As readers of this blog know, I am not a fan of health claims on food packages or supplements. I think they are inherently misleading. It’s hard for me to believe that eating any one food product or supplement will have a significant effect on disease risk.
It is one thing to say that a nutrient is required for good health. It is quite another to say that products containing that nutrient are going to have the same effect. We would all be better off eating foods rather than food products.
That’s why health claims are really about marketing, not health.
Food marketers work hard to get approval for health claims. America is well ahead of Europe in allowing them. European regulatory agencies are still trying to hold health claims to reasonable scientific standards.
The European Food Safety Authority (EFSA) has been turning down requests for health claims right and left, but recently broke down and approved one for iron, requested by the Association de la Transformation Laitière Française, a trade association of French dairy cooperatives. Iron, of course, is an essential nutrient.

Assigned task 1: In the blog post on food health claims, why does the writer say these claims are really about marketing, not health? Answer in one to three sentences.
Assigned task 2: Continue the blog post on food health claims, starting after "Iron, of course, is an essential nutrient."

Information supplied:

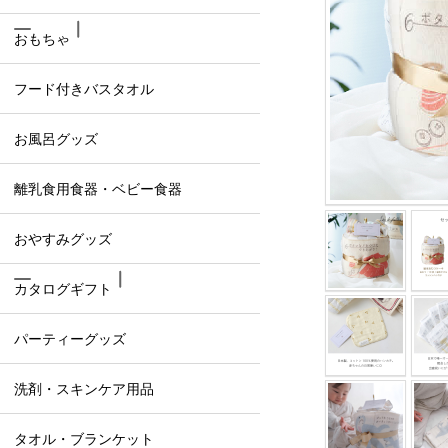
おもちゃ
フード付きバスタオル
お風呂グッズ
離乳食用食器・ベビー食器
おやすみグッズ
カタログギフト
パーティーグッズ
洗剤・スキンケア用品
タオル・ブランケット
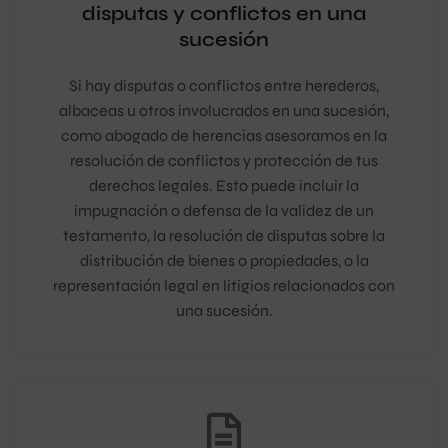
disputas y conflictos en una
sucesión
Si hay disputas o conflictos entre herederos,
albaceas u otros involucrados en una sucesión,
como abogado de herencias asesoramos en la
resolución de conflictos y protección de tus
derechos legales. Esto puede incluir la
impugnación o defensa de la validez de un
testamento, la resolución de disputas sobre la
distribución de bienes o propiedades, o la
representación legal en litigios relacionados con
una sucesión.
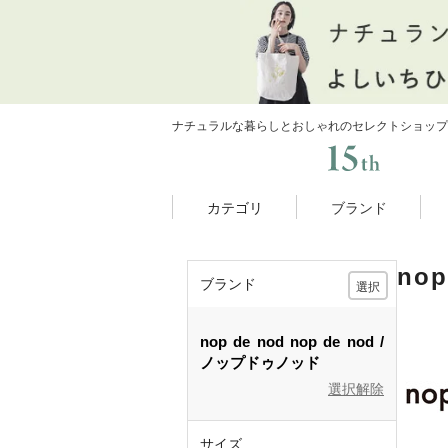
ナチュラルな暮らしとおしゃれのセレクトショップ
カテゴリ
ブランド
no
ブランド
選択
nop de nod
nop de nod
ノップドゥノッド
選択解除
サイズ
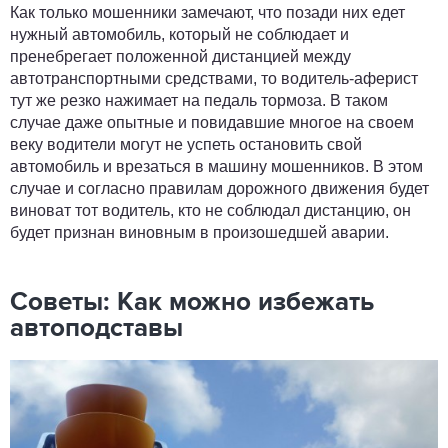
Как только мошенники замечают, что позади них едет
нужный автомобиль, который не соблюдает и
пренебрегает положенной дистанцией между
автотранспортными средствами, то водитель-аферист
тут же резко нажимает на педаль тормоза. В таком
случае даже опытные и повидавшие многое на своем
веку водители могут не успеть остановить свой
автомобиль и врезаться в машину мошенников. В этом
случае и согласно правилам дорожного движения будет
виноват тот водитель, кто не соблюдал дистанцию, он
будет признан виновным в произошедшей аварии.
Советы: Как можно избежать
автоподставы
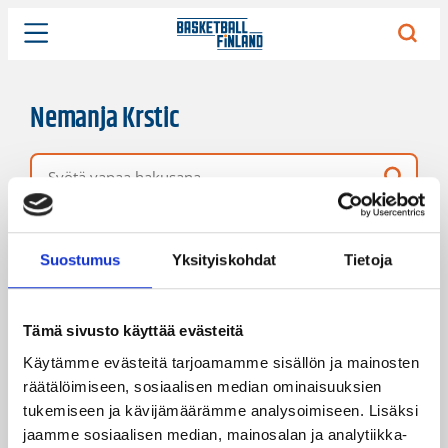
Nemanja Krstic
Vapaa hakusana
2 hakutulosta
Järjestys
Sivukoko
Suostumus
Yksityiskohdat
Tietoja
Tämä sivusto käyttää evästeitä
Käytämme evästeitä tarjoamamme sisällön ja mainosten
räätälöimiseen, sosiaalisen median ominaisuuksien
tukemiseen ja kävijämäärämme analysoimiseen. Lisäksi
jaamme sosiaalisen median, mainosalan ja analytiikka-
---
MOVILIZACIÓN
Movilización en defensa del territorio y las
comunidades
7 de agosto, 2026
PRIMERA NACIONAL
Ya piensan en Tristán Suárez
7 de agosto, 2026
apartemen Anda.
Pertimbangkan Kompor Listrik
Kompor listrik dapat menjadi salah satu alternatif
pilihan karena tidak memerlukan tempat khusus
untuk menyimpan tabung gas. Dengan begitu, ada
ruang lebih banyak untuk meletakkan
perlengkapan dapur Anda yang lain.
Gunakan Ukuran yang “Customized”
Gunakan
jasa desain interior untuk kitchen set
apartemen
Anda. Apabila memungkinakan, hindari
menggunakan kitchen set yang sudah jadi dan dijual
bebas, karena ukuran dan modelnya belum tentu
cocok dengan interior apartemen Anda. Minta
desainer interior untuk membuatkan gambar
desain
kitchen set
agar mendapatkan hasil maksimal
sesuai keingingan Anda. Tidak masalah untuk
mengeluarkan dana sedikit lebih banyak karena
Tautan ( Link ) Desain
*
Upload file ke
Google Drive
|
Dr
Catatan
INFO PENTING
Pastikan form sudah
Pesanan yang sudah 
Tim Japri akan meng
--
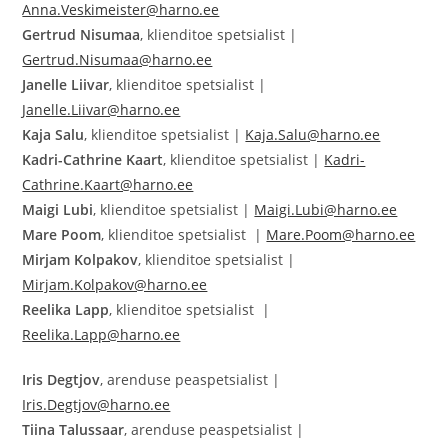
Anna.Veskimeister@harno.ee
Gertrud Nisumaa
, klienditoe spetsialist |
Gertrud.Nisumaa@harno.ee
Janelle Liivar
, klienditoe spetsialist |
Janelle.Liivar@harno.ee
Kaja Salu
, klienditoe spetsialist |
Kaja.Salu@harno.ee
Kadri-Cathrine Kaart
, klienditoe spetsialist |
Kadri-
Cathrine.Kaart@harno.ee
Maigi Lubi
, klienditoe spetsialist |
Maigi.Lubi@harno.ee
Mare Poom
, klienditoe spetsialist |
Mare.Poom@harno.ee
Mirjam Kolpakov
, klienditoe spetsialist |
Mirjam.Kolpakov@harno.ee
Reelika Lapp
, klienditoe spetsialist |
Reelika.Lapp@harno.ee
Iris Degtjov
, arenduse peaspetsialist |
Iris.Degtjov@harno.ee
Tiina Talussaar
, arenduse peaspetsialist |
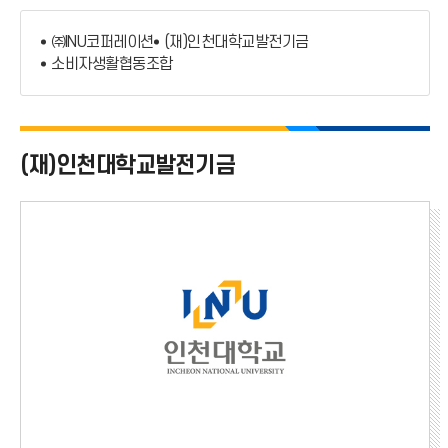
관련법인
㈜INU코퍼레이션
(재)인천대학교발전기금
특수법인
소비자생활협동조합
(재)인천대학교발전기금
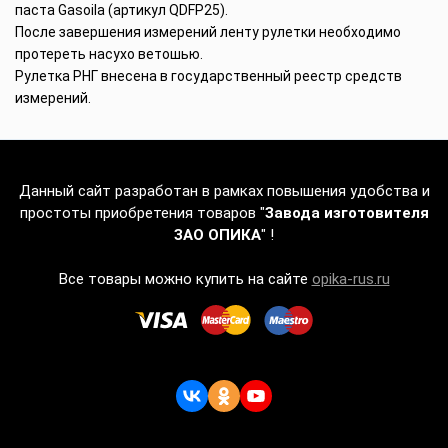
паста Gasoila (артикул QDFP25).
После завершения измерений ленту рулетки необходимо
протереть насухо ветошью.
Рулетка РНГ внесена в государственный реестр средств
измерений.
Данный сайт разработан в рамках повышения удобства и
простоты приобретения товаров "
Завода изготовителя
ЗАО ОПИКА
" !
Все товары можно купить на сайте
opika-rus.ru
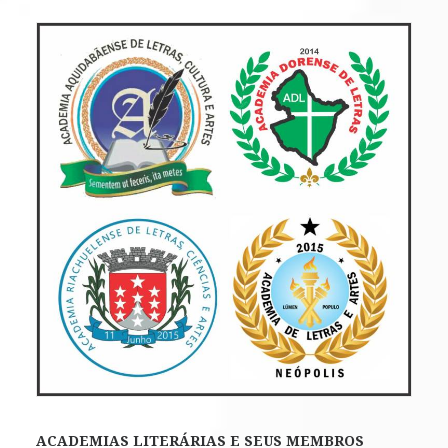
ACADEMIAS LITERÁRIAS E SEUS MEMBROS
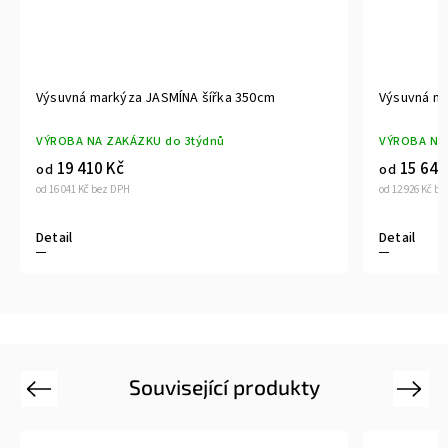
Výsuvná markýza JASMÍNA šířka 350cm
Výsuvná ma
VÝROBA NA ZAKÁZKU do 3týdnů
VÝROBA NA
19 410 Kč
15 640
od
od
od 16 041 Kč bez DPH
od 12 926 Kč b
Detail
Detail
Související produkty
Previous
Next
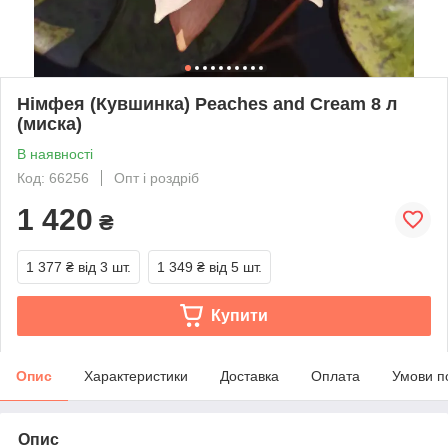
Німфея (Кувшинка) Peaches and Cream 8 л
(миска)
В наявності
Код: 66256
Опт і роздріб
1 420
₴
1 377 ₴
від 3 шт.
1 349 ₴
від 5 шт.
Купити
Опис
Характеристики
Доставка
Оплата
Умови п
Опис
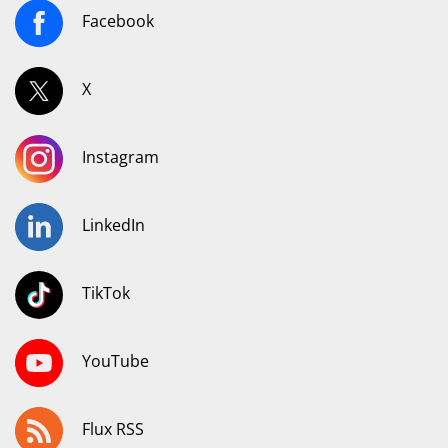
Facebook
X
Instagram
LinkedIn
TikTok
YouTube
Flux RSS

Task answer 1: The writer finds it hard to believe that eating any one food product or supplement will have a significant effect on disease risk. Saying a nutrient is required for good health is different from saying that products containing it will have the same effect.

Task answer 2:
EFSA said the association could say: “Iron contributes to normal cognitive development of children.” But EFSA said the association could not say: “Iron is necessary for the cognitive development of children.”
I don’t think dairy products should say either, but that’s just me.
As for supplements: In December, Food Chemical News reported that supplement firms in the European Union are considering filing a case with the World Trade Organization over EFSA’s refusal of so many of their proposed claims. They consider the rejections a barrier to trade. The firms are looking for a non-European Union country to make their case.
Never underestimate the self-interest of makers of food products and supplements in the struggles over health claims.